My parents understood the value of formal education. So even when we did not have enough resources, my Ye sent me to the nearby elementary school to study. Every day, I would pack my pencil and a few sheets of paper inside a net bag, and then walk my way to school to attend class. I only had one pair of slippers, which I had to take good care of, so I always had to remove it if I had to walk on a muddy to make it last longer.
School was difficult. Our teachers taught us to read the alphabet and count in numbers that were not familiar to me. If we failed to recite the alphabet, most of our teachers would make us stand in front of the class until the end of the period, which discouraged me from going to school. I always skipped class to play and climb trees with my friends.
My Ye was furious when she eventually found out.

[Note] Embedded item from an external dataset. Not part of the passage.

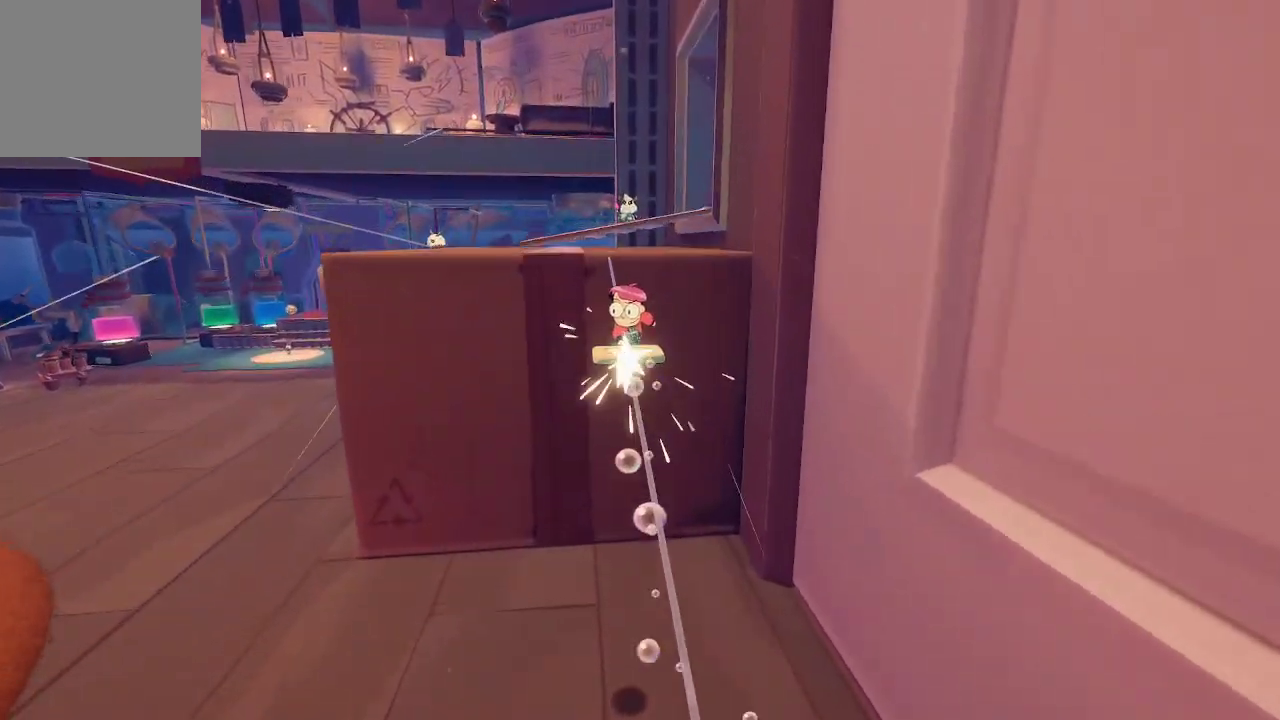
{"buttons": ["R1"], "left_stick": "left", "right_stick": "center", "events": [[400, "left_stick", "left"]]}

She forced me to go back to school, but I did not want to. Ye might have understood because she asked me to help in the gono lumubon and encouraged me to continue learning temwel. She said, “If you do not want to go to school, you would have to master temwel, so at least you know something. And maybe in the future, you have will have something to do to provide for your family.”
Since then, I spent more time in the gono lumubon, learning temwel from my parents. First it was only tenoyong (small bells) but it wasn’t long enough until I started rolling my own linulid, creating my own wax figures, and finally mastering the art and becoming a tau temwel myself.
Looking back, I can only be grateful to that moment when Ye told me how important Temwel is to us. Now that I am a parent myself, I am happy to honor that moment by passing on the knowledge to my children, the way that she generously shared it to me and my siblings.